Artinya lebih dari setengah anggaran IKN itu dari APBN, tak seperti yang diucapkan Jokowi saat awal rencana pemindahan ibukota itu digulirkan.
Sementara sisanya, sebesar 46,5 persen akan menggunakan skema Kerja Sama Pemerintah dan Badan Usaha (KPBU), swasta maupun dengan perusahaan-perusahaan  BUMN.
Informasi ini cukup menyesakan apalagi dalam situasi pandemi seperti saat ini. Kita masih jauh dari kata pulih secara sosial ekonomi akibat pandemi Covid-19 yang banyak menggerus tatanan ekonomi masyarakat.
Ini menjadi ironi, padahal pemerintah sendiri yang menyatakan bahwa ekonomi Indonesia belum akan sepenuhnya pulih hingga tahun 2027.
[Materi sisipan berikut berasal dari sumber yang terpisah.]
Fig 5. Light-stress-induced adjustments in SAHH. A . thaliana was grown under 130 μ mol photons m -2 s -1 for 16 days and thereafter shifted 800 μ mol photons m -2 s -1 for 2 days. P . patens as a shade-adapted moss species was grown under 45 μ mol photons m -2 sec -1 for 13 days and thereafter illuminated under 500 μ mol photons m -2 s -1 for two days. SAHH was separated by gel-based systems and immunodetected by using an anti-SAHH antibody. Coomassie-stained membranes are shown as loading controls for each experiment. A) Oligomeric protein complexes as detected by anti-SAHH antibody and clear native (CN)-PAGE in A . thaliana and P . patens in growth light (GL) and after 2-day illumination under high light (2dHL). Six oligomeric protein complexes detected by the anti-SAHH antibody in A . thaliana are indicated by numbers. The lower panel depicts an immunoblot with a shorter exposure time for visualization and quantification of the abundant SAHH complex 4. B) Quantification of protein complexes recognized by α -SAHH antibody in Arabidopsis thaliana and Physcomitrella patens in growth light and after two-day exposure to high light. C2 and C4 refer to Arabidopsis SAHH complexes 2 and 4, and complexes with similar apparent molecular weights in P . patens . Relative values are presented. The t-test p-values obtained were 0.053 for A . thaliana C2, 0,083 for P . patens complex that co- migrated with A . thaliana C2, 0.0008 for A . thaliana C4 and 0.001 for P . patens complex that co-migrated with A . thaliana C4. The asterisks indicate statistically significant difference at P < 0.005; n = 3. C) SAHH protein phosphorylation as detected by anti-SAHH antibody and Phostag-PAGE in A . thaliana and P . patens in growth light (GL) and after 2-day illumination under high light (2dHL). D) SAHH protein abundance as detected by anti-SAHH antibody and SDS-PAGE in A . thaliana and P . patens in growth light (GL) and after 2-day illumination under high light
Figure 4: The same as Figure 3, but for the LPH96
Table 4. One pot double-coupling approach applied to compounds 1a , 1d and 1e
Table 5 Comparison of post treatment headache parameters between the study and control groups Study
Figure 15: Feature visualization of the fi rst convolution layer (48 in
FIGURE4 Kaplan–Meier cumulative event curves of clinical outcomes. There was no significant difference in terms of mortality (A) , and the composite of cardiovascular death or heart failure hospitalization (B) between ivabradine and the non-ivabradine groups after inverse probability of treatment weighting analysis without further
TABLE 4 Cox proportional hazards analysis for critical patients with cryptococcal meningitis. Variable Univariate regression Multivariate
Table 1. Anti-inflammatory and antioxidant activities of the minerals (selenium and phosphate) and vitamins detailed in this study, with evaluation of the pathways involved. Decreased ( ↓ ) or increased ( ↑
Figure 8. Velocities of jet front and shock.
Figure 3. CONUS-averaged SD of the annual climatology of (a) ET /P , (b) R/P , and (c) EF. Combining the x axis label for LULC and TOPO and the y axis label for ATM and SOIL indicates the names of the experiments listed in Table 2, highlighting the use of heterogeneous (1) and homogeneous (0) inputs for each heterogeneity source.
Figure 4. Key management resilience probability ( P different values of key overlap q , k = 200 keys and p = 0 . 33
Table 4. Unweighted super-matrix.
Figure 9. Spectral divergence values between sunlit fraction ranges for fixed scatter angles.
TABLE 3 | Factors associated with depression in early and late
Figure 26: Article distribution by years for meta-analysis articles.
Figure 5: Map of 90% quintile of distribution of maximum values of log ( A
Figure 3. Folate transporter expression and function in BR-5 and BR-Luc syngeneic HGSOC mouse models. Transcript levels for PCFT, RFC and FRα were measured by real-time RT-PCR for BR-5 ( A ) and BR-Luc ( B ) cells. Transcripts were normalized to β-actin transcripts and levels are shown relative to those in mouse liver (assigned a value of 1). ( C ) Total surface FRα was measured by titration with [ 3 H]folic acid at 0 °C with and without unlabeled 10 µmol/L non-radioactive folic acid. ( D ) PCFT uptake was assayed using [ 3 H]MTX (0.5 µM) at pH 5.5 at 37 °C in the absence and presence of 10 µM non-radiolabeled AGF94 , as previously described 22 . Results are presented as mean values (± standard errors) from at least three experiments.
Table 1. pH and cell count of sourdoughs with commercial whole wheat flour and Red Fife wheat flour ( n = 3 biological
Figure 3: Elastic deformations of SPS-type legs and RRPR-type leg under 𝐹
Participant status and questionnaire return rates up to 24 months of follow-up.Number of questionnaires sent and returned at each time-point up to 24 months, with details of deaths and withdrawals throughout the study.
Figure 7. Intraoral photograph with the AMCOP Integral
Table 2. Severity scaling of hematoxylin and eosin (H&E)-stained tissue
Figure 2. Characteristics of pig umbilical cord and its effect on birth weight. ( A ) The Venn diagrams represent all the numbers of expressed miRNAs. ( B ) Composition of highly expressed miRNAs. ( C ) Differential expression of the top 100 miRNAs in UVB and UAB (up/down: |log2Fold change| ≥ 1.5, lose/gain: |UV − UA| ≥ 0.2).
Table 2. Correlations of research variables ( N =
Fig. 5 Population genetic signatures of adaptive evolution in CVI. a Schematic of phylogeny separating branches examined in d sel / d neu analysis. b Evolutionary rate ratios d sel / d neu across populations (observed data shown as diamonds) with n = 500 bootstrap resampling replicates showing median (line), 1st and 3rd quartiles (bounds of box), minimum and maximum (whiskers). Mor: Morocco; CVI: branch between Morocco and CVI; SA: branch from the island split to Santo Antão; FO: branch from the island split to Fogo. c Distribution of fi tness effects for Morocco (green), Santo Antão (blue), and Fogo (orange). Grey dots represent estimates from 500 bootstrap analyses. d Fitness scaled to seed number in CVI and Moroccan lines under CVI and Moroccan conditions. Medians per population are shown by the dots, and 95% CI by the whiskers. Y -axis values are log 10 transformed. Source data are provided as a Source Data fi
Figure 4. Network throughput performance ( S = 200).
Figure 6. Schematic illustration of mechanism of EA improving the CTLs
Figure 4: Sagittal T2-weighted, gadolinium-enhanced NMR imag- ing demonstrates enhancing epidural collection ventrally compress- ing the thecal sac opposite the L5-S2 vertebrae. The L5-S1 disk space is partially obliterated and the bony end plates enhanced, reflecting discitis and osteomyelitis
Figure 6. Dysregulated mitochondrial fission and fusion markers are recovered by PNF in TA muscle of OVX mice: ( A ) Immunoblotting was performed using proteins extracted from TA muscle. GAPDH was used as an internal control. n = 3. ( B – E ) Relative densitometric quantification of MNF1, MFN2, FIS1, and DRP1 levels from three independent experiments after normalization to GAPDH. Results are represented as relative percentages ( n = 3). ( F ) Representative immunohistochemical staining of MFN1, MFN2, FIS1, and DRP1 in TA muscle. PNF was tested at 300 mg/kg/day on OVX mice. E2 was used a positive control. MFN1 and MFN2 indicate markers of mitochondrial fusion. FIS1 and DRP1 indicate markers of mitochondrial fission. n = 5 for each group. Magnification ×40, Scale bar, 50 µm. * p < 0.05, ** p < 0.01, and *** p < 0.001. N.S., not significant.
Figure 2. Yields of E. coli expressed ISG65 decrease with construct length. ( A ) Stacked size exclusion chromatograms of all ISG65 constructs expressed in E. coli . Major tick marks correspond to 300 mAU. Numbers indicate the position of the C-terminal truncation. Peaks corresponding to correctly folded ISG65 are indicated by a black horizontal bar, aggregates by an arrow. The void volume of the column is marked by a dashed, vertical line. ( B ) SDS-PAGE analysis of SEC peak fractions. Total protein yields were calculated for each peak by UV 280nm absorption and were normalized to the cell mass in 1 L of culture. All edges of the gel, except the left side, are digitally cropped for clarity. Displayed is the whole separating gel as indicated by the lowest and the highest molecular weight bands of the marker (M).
Terus, kenapa kok tiba-tiba APBN yang seharusnya digunakan untuk mengungkit ekonomi masyarakat malah digelontorkan untuk proyek IKN yang pengaruhnya terhadap perekonomian masyarakat belum terukur.
Dan satu hal lagi ini bukan kali pertama sebuah proyek raksasa yang dianggap sebagai simbol kemajuan Indonesia, awalnya dijanjikan tak banyak menggunakan anggaran dari APBN, ujungnya banyak menggunakan uang APBN juga.
Kereta Cepat Jakarta Bandung salah satunya, awalnya proyek tersebut murni bisnis to bisnis tak melibatkan keuangan pemerintah, seiring waktu salah satunya dengan alasan pandemi pemerintah terpaksa turun tangan dengan mengucurkan dana dari APBN senilai Rp 3,4 trilium untuk memback-up perusahaan BUMN yang terlibat dalam proyek tersebut dengan bentuk Penyertaan Modal Negara (PMN).
Tak ada yang salah memang membangun berbagai infrastruktur termasuk IKN Â yang nantinya potensial memberi nilai tambah bagi masyarakat, tapi mbo yah mengukur diri.
Ruang gerak APBN kita di masa pandemi ini sangat sempit, makanya harus digunakan skala prioritas.